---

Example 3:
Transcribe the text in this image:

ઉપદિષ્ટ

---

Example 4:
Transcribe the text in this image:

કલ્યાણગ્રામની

-*-

### Task prompt
From the first line to the last, return the data exactly as written.

### Output for this exercise
---

Example 3:
Transcribe the text in this image:

ઉપદિષ્ટ

---

Example 4:
Transcribe the text in this image:

કલ્યાણગ્રામની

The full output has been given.